PROBLEM DESCRIPTION — Take each line from the material below that includes the string "SQUARE" and copy it.

AVAILABLE DATA —
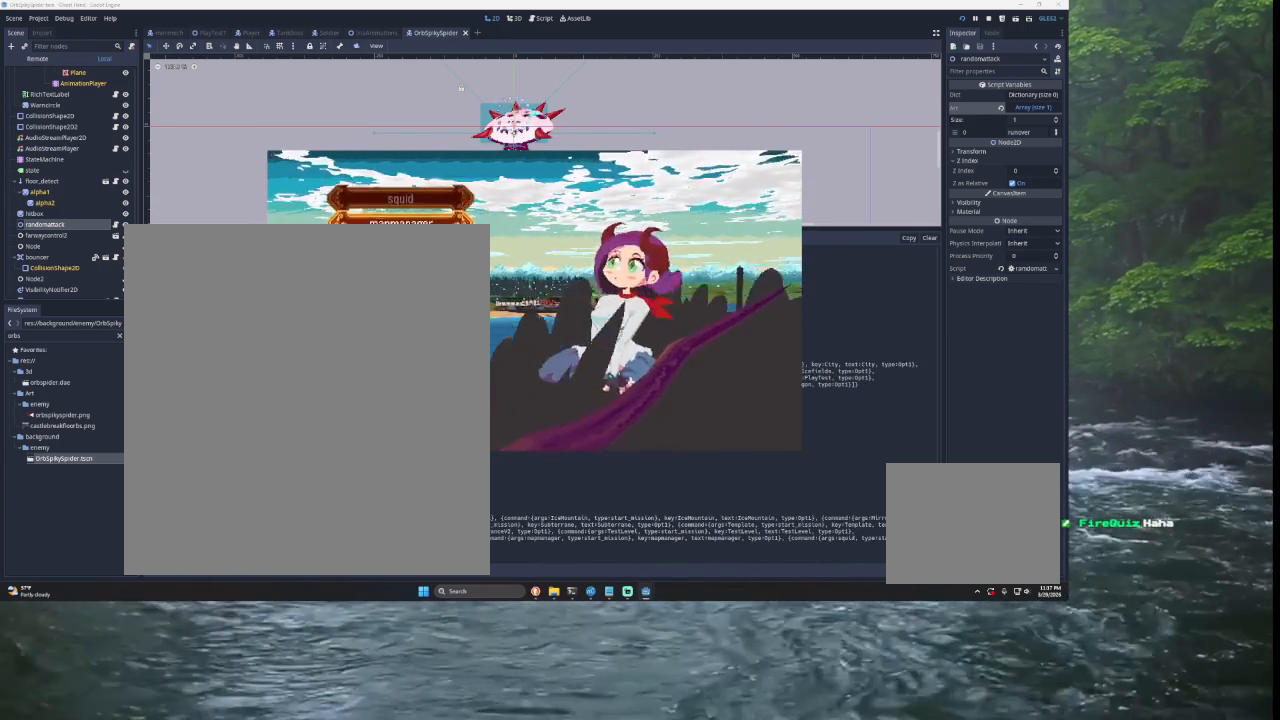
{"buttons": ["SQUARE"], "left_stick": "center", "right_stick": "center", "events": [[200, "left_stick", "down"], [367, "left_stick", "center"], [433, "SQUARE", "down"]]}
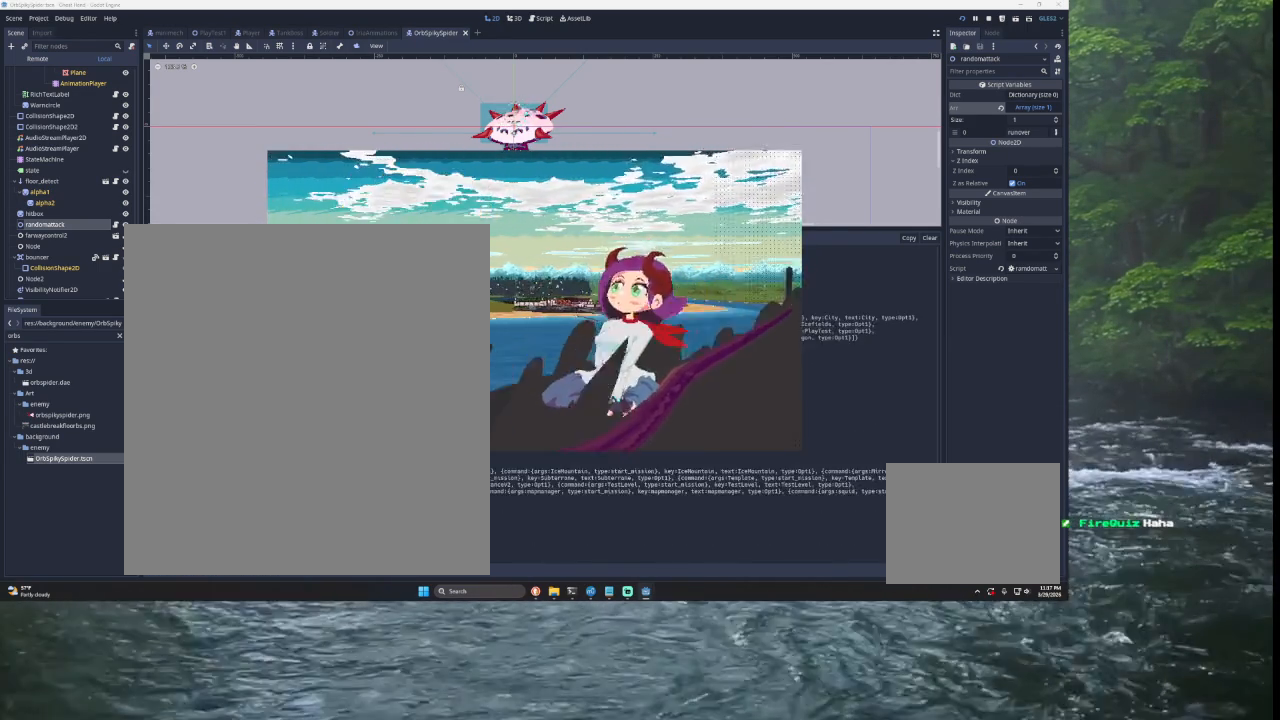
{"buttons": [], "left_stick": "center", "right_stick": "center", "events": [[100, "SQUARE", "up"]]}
...
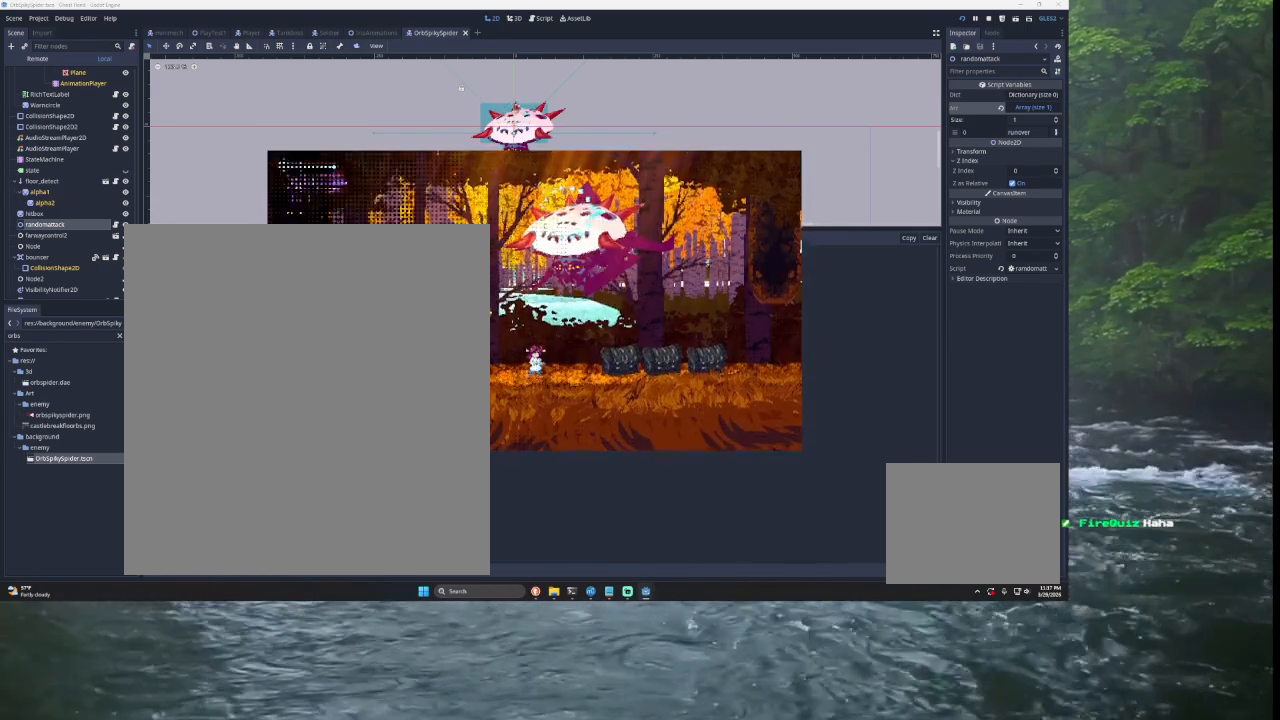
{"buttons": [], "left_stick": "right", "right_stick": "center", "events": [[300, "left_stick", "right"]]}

EXERCISE SOLUTION —
{"buttons": ["SQUARE"], "left_stick": "center", "right_stick": "center", "events": [[200, "left_stick", "down"], [367, "left_stick", "center"], [433, "SQUARE", "down"]]}
{"buttons": [], "left_stick": "center", "right_stick": "center", "events": [[100, "SQUARE", "up"]]}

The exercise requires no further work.